King sait évoquer le passé grâce à des éléments culturels partagés par un grand nombre de personnes biberonnées à la culture de masse américaine. La Buick, bien-sûr, ne serait-ce que par le cinéma et la chanson de Bob Dylan (en VO Roadmaster s’appelle From a Buick 8 en référence à la chanson From a Buick 6 qui est d’ailleurs citée dans le roman). Le roman fourmille de détails, de références à la culture populaire glissées ça et là. Combien sommes nous a avoir été terrifiés par un épisode de Star Trek (et celui avec les Tribbles n’est pas des moindres).
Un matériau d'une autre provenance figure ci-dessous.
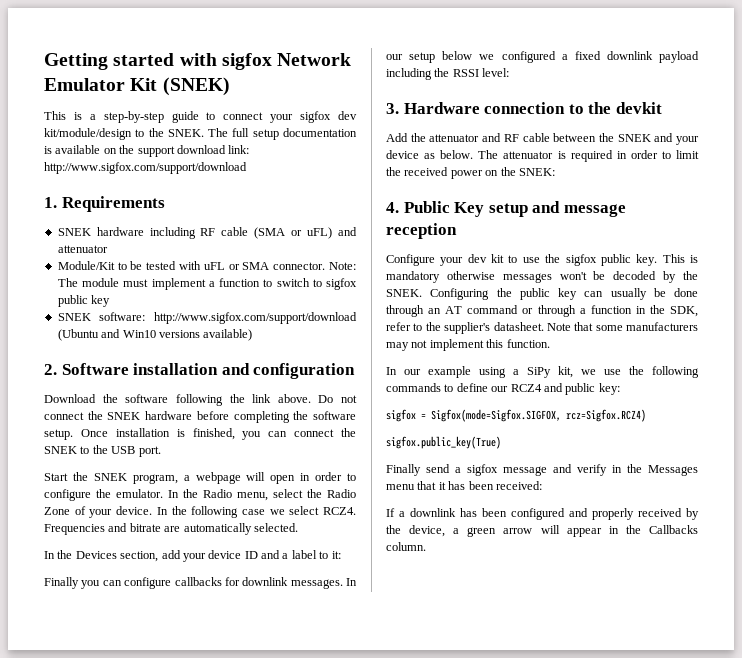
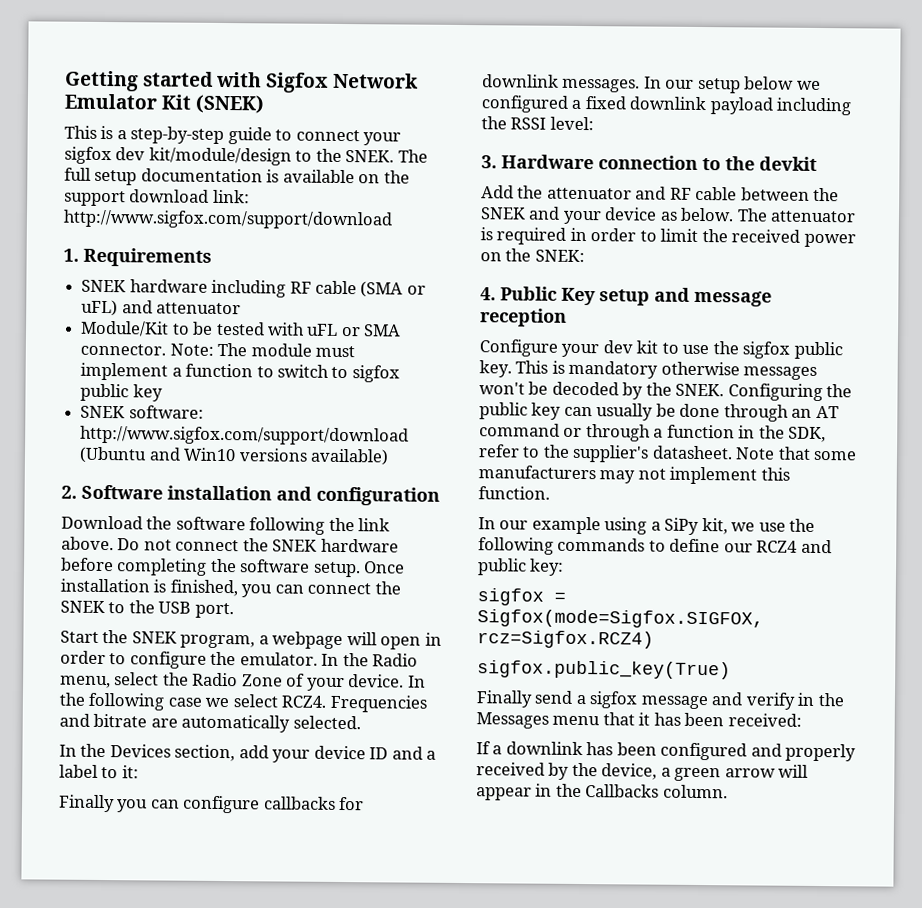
[221,53,272,70] sigfox -> [266,72,330,93] Sigfox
Et puis il y a l’épouvante… parce que c’est aussi pour cela qu’on lit King. Ici elle avance petit à petit, l’air de rien, pour éclater au grand jour lors d’une scène d’autopsie. King peut, en une ou deux pages, vous mettre des images en tête. Elles resteront gravées et deviendront un de vos souvenirs, de ceux que l’on peut raviver pour parler d’un sujet ou tout simplement se réchauffer, rêver un peu ou relativiser ce qui nous arrive. N’est-ce pas aussi pour cela qu’on lit de l’épouvante et du fantastique, pour se préparer au pire en le côtoyant à moindre frais ?

« Curt et Tony passèrent un après-midi à explorer les piles de manuels d’anthologie de l’université Horlicks, et ils n’y trouvèrent rien qui ressemblait de près ou de loin à ces insectes. A vrai dire, le vert de leur carapace ne ressemblait à aucun vert connu des hommes de la compagnie D, quoi qu’ils eussent bien été en peine d’expliquer en quoi résidait au juste la différence entre cette couleur et les autres verts. Carl Bundage lui donna le sobriquet de « Vert mal-de-crâne » car, expliqua-t-il, les migraines dont il lui arrivait de souffrir étaient exactement de cette couleur-là. »

Une dernière chose. Roadmaster est un méchant King. Pas un méchant King à la façon de Cujo. Mais un méchant King sur une des thématiques chères à la science-fiction : l’autre, l’altérité. Un King qui vous donnera envie de lire les Lettres persanes de Montesquieu. Vous voilà prévenu.